Zadania:
a. Ilu radnych wchodzi w skład Rady Miasta stołecznego Warszawy według tekstu o podatkach w Warszawie?
b. Kontynuuj tekst o podatkach w Warszawie, zaczynając po jego ostatnim zdaniu.

Podany fragment:
Innym miastom należą się obwodnice, nowe drogi, a Warszawie nie. Popatrzcie w jakim mieście żyjecie. Nie wstyd wam się przyznać w domu, że mieszkacie w takiej stolicy?
Ups... zapomniałem, że w innych miastach od lat wyrabiany jest pogląd znienawidzonej stolicy, stolicy oglądanej w Wiadomościach, pełnej znienawidzonych polityków (tylko zapominamy, że z Warszawy jest tylko 3 posłów) oraz stolicy koloryzowanej i przekłamywanej w serialach TVN.
Cóż.. Czy będziecie płacili tu podatki, czy nie, to miasto i tak sobie poradzi. Tylko nie oburzajcie się na forach, że ktoś wam "daje na plecy", bo niestety za taką postawę się wam należy.
SH
Szkoda że pseudo-warszawiacy eksploatują to Miasto nic do Niego nie wnosząc.
Nie płacenie podatków w Warszawie odbiera prawo narzekania na Warszawę i jej infrastrukturę.
Warszawa jest najpiekniejsza jak pseudo-warszawiacy wyjeżdżają na Święta. Lecz skąd mają o tym wiedzieć
Planowane dochody Miasta Stołecznego Warszawy na 2010r. z tytułu udziału w podatku dochodowym od osób fizycznych wynoszą 3.440.252.280,00 zł, co stanowi 33,68% ogółu planowanych dochodów na 2010r.
Szacunkowa wysokość udziału gmin we wpływach z podatku dochodowego od osób fizycznych w 2010r. wynosi 36,94%.
Jak to śpiewa Kazik Staszewski: "Los Angeles ma około 20 - a Warszawa ponad 700 radnych " Wniosek - to miasto ma dość pieniędzy, a że nie umie nimi zarządzać i woli przeżerać ... no cóż
W skład Rady Miasta stołecznego Warszawy wchodzi 60 radnych. Warszawa jest gminą mającą status miasta na prawach powiatu.
Dzielnice są jednostkami pomocniczymi m.st. Warszawy.
Organami stanowiącym i kontrolnym w dzielnicach są rady dzielnic. W ich skład wchodzą radni powołani w wyborach do rad dzielnic, w liczbie od 15 do 28 w zależności od liczby mieszkańców dzielnicy. (liczba radnych we wszystkich dzielnicach wynosi 407). Do zakresu działania dzielnicy należą sprawy lokalne. Rada Dzielnicy Ursus liczy 21 radnych
Nie należy łączyć rady dzielnicy z radą Warszawy.

Sekcja danych:
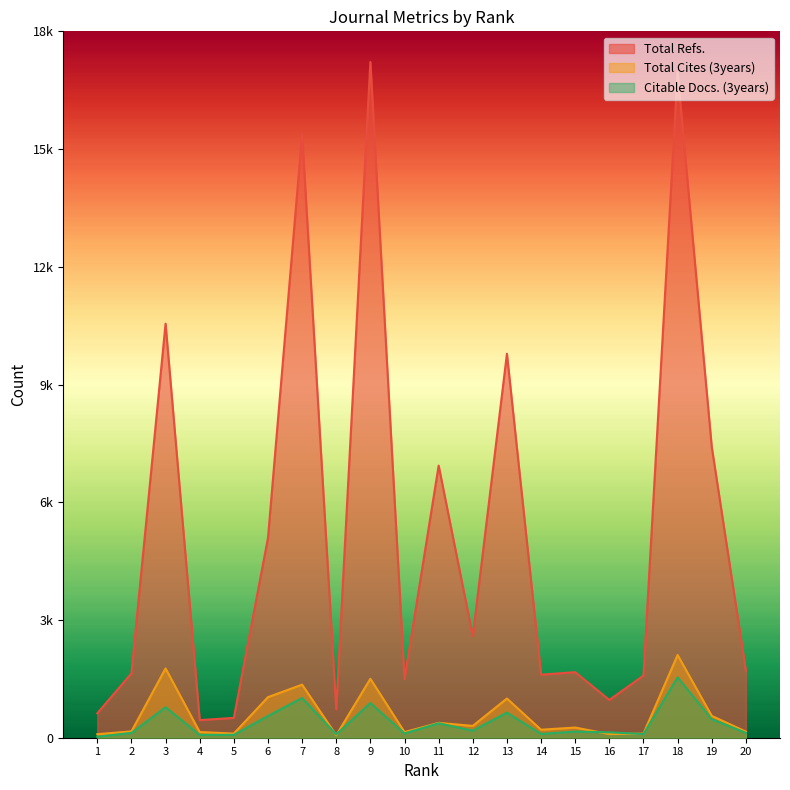

Where is Total Cites (3years) nearest to the value 1085?

6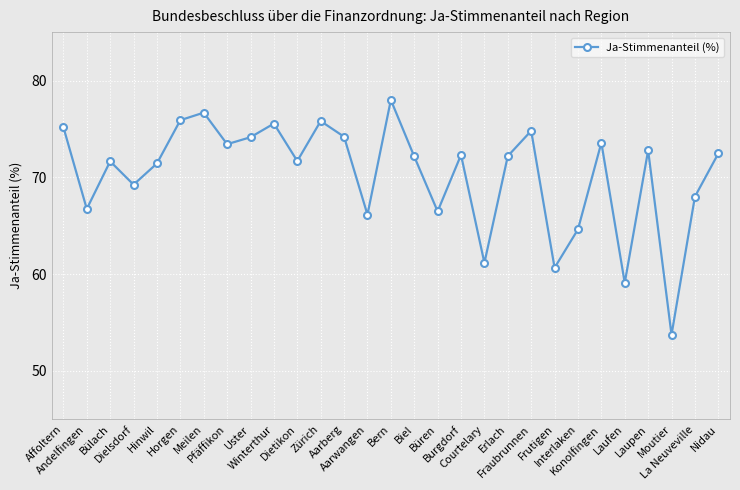

What is the sum of all values?

2039.7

Numerowane odpowiedzi:
a. 60 radnych.

b.
Te same zasady dotyczące liczby radnych odnoszą się do rodzimych gmin pseudo-warszawiaków.
Jak można się wypowiadać na temat ustroju Warszawy skoro się jej nie zna i nie ma się czynnego prawa wyboru na jej obszarze.
Pozdrawiam serdecznie
Pozdrawiam serdecznie
A dziękuję, również pozdrawiam
Chetnie włacze się do dyskusji i dodam do podatkow jeszcze przedszkola!! na terenie naszej dzielnicy znajduje się bardzo mało panstwowych przedszkoli i przez to, że wiele osob mieszka bez meldunku nie powstana szybko nowe, bo oficjalnie jest o wiele mniej dzieci. Moj synek chodzi do Balbinki, co roku dyrekcja wywiesza duzy plakat z prosba do mieszkancow Ursusa, aby przy zeznaniu podatkowym wypełnic Nip3 dzieki czemu podatki wpłyna do naszej gminy. Wtedy bedzie mozna starac sie o wieksze dotacje i rozbudowe placowek oswiatowych. Moim zdaniem tak powinno byc, tam gdzie mieszkam, tam płace podatki, a jak płace gdzie indziej to nie mam prawa krytykowac drog, zle odsniezonych chodnikow czy braku miejsc w przedszkolach
A o JANOSIKOWYM słyszeli? No to Wam powiem, że Warszawa płaci 4 miliardy na inne gminy, najbiedniejsze w Polsce..... no i co? To jest ok?
Następnym razem nie głosujcie na PiS i nie bedzie problemów. A tych podatków jest dużo mniej, niż wydatków, które zostawicie w Warszawie.
Niestety wydatki które zostawiają pseudo-warszawiacy nie mają przełożenia na rozwój infrastruktury Warszawy. Traktuję zachowanie pseudo-warszawiaków jako pasożytnicze. Trudno mi to zrozumieć tym bardziej że kupując tu mieszkanie wiążą z tym Miastem dalszą przyszłość. Tłumaczenie postępowania janosikowym, liczbą radnych i wolnością jest dziecinne.
W tym roku Warszawa odda na inne regiony ponad miliard złotych.
Myślę że forum nie jest miejscem na wypowiadanie poglądów politycznych.
Pozdrawiam serdecznie
Moim zdaniem tak powinno byc, tam gdzie mieszkam, tam płace podatki, a jak płace gdzie indziej to nie mam prawa krytykowac drog, zle odsniezonych chodnikow czy braku miejsc w przedszkolach
Ależ oczywiście że mam - to się nazywa wolność słowa, może słyszałeś o takim pojęciu?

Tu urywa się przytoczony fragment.